Friday, November 16, 2007

Archaeobooks Review: The Fall of Troy
Peter Ackroyd belongs to an-other age. The author of more than a dozen novels, as well as volumes of poetry, plays and miscellaneous works of nonfiction, he recalls a time when it was commonplace for writers not merely to be prolific but to exhibit a sometimes bewildering catholicity of interest. . . .Now, in "The Fall of Troy," he turns his attention to the 19th-century German archaeologist Heinrich Schliemann, whose quest to discover the ancient city of Troy becomes the occasion for a novel that is engaging, disturbing, intellectually complex and just a little kitschy.

. . .

"The Fall of Troy" carries this idea one step further. To put the matter in archaeological terms, it exposes three strata. An avid admirer of Homer, Heinrich Obermann (Ackroyd's stand-in for Schliemann) seeks to unearth, literally, the world about which Homer wrote, which was for Homer himself already ancient. "We are not in the 19th century here," he tells a colleague. "We are much further back." Ackroyd's portrayal of Obermann is the triumph of "The Fall of Troy." A wealthy German businessman whose mercantile adventurings have taken him to Russia and America, he has revered the Greek world since his childhood. Archaeology interests him only to the degree that it is a means of finding evidence for the truth of Homer's epics.

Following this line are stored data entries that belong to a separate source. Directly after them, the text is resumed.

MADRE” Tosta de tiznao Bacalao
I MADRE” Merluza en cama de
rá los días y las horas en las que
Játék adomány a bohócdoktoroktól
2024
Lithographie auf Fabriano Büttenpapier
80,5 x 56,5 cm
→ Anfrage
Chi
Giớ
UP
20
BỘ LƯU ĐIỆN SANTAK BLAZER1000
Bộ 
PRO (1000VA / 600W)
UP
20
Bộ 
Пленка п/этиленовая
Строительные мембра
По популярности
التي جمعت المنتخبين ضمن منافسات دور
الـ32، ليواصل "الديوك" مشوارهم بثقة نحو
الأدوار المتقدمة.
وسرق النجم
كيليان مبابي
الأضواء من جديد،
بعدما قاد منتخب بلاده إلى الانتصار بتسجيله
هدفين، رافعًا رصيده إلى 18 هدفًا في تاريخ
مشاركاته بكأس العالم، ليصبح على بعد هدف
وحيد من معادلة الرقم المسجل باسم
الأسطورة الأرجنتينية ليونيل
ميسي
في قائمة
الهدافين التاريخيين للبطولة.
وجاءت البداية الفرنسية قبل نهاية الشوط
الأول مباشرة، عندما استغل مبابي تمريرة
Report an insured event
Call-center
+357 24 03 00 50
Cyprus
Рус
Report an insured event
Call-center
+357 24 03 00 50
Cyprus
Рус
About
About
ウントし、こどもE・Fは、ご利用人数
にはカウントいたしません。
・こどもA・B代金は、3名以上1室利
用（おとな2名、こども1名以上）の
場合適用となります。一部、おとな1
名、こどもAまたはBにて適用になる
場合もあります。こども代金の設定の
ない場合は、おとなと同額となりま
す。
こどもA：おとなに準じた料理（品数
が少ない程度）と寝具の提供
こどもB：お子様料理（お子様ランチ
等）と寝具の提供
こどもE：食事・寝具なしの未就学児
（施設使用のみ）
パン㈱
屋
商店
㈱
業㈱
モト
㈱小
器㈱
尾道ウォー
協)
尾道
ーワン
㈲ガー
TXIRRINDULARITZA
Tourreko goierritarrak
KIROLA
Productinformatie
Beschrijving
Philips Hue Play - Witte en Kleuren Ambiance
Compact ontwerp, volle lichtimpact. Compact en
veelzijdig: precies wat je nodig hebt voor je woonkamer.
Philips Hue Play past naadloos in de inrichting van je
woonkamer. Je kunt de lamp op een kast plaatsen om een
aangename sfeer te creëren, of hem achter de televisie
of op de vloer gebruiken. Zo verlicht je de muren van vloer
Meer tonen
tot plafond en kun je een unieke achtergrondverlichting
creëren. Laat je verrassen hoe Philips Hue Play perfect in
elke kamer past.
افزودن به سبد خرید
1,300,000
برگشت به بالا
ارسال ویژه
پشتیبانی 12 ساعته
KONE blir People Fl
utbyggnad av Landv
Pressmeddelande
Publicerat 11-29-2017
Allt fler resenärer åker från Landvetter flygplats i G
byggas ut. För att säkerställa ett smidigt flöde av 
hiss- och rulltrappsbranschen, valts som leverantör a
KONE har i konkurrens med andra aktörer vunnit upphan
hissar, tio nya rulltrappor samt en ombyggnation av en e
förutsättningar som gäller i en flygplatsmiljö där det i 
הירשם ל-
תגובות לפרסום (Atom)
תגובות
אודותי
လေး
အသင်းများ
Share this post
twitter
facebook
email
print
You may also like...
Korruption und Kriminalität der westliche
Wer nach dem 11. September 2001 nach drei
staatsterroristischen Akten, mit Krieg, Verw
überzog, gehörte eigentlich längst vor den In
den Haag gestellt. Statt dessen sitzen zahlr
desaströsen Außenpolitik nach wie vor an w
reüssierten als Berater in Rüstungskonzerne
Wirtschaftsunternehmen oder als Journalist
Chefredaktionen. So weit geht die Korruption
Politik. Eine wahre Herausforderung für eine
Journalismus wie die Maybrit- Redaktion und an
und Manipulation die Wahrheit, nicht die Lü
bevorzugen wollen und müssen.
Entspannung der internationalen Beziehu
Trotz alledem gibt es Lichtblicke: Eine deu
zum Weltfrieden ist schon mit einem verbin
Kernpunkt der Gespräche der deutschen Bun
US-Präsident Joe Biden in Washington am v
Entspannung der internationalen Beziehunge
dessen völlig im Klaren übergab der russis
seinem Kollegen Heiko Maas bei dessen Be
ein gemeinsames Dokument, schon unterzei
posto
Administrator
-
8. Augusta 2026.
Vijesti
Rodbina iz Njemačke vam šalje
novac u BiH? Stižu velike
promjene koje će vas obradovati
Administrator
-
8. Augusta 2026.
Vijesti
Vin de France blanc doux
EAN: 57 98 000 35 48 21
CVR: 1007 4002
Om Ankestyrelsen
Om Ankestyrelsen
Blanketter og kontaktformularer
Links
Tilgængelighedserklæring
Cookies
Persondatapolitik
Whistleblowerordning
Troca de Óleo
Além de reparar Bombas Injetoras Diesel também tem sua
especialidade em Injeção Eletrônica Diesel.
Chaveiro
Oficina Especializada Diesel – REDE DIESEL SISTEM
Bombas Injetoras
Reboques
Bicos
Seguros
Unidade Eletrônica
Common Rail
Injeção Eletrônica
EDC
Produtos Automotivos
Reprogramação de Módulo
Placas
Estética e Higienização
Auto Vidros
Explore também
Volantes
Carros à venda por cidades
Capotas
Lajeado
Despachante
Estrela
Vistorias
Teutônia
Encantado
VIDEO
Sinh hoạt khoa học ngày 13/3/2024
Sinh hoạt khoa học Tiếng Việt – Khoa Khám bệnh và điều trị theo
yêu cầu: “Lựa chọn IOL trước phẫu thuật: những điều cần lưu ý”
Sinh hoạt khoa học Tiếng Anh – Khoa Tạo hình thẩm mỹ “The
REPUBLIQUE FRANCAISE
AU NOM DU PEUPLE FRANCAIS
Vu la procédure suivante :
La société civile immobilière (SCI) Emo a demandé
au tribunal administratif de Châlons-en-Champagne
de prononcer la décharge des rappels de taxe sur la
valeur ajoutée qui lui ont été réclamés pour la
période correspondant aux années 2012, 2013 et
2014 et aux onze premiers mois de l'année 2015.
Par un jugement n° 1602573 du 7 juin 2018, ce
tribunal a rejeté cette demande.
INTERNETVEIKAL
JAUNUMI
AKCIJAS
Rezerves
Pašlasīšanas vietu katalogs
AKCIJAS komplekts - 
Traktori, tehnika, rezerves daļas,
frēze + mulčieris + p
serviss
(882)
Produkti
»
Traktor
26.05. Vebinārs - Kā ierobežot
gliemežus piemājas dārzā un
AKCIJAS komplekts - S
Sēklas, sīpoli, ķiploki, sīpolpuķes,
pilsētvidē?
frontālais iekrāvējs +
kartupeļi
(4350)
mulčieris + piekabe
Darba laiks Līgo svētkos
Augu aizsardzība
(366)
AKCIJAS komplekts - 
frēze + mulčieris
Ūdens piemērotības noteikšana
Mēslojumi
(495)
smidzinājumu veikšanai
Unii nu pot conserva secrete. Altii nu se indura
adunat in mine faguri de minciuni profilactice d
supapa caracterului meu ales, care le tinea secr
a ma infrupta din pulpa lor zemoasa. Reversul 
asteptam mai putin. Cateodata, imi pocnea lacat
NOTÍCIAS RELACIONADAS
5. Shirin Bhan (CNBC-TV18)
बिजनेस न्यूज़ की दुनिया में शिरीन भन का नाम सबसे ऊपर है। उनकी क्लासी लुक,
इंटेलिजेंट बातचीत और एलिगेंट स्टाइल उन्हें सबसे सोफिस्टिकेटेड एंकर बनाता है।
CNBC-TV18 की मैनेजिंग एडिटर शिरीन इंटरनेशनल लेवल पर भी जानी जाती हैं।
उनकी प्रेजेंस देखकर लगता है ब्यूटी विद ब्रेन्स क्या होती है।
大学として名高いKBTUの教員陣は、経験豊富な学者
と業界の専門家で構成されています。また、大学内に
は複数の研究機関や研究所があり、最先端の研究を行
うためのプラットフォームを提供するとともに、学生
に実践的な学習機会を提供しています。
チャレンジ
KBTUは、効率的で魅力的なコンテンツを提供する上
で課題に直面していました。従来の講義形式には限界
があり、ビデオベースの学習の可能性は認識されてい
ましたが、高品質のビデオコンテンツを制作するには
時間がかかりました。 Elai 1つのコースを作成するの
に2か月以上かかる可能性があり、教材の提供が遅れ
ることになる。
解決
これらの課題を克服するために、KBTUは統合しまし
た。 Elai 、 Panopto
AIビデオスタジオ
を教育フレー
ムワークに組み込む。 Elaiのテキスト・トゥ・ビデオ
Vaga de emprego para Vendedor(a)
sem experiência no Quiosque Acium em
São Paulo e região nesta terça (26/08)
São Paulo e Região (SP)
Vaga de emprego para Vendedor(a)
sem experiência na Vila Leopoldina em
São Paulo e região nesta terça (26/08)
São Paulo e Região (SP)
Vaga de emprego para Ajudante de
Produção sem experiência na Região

Seems like an interesting book. One quote from it struck me: His passion for the ancient world brings it alive for him, and for Sophia, who wonders, upon examining a recently discovered bowl: "What Trojan woman last saw it - last used it, for milk or honey? She would have placed her hands just so, as Sophia placed hers around it. There was a union between them, one living and one dead."

Charming. Often we're too busy doing our regular excavation work and worrying about whatever scientific aspect of research we're doing to engage in bits of fancy like that, but it is one of the niceties of this profession.